--- EXERCISE TEXT ---
The colonising health (or the colonisation of health) comes in various guises, is supposedly neutral because it is scientific, and seeks to improve quantitative indicators that narrowly and conveniently define the health of humans and other-than-humans. It manages to improve some health indicators for marginalised beings, but it never takes seriously the pathological effects of marginalisation, because without marginalisation, coloniality is undone. It is a health that talks about the ‘natural history’ of diseases and removes the pathological effects of marginalisation from these histories, reserving the causal role only for micro-organisms, molecules, organic failures and other targets of intervention that do not threaten the myth of modernity.
Decolonial health movements are not an abstract negation of hegemonic structures of oppression. When oppressions are structural, we somehow reproduce them even when we want to end them. But structures are not immutable and do not account for everything that exists. This is where (de/contra/anti)colonisation comes in, in a genuine effort to reproduce these pathological structures less and less, in alliance with other multispecies collectives that have resisted modernising genocides and ecocides. The decolonial promotion of multispecies health has no magic formula for the immediate and absolute realisation of a utopia. Consequently, it starts from the situated possibilities it encounters in everyday life, consciously inheriting and taking on the weight of both the historical and colonial present, as well as decolonial resistance, so that today’s utopias become tomorrow’s realities. When utopias don’t materialise, dystopias take over.

--- WHAT YOU NEED TO DO ---
1. Answer these questions from the text on colonising and decolonial health.
(a) What quality does colonising health claim makes it neutral?
(b) What does the text say decolonial health movements are not?
(c) What takes over when utopias don't materialize?
2. Please rewrite the part of the text on colonising and decolonial health between "The colonising health" and "myth of modernity.", inclusive, substituting "exclusion" for every "marginalisation".
The data that comes next is separate material, not part of the text.

--- DATA EXTRACT ---
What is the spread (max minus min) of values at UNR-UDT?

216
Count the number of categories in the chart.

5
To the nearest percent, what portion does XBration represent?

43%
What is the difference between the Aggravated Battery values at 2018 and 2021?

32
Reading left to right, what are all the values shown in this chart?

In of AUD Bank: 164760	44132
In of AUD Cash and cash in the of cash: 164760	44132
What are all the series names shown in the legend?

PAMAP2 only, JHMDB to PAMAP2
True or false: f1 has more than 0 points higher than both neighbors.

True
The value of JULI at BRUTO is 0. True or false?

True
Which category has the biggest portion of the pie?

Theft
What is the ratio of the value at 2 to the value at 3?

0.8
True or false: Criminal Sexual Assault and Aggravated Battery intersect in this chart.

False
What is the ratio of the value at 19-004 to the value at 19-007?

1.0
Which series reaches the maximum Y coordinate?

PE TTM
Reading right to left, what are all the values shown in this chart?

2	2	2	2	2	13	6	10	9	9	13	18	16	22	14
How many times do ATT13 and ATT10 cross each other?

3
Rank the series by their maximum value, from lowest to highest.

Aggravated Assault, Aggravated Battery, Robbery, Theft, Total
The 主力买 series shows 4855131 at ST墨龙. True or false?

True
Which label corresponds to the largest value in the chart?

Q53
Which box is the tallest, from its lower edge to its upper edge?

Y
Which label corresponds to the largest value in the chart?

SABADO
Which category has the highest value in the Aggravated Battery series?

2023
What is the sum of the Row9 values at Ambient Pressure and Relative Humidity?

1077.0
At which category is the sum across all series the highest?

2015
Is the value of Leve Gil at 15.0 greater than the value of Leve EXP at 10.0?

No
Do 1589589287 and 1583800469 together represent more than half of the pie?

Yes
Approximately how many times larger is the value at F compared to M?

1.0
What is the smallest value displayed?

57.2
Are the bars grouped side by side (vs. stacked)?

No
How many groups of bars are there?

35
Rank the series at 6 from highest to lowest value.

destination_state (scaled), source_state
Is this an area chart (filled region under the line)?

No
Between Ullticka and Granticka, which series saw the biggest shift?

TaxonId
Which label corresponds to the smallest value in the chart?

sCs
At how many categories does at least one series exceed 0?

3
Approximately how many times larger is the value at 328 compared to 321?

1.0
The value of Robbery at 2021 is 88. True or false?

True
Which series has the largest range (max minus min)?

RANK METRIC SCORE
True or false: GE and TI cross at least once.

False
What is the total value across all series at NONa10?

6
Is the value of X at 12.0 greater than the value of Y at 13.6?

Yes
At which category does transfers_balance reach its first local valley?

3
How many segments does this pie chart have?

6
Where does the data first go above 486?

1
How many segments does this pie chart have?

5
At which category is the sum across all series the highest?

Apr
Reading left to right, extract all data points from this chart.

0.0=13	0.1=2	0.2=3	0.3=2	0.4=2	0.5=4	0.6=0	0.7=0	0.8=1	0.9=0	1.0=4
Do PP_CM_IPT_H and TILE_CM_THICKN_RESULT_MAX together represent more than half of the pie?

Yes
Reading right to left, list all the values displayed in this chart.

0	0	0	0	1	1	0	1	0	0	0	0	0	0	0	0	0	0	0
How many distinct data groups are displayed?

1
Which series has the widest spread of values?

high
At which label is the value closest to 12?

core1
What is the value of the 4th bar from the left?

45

--- RESPONSES TO THE TASKS ---
1.
(a) Being scientific.
(b) An abstract negation of hegemonic structures of oppression.
(c) Dystopias.

2.
The colonising health (or the colonisation of health) comes in various guises, is supposedly neutral because it is scientific, and seeks to improve quantitative indicators that narrowly and conveniently define the health of humans and other-than-humans. It manages to improve some health indicators for marginalised beings, but it never takes seriously the pathological effects of exclusion, because without exclusion, coloniality is undone. It is a health that talks about the ‘natural history’ of diseases and removes the pathological effects of exclusion from these histories, reserving the causal role only for micro-organisms, molecules, organic failures and other targets of intervention that do not threaten the myth of modernity.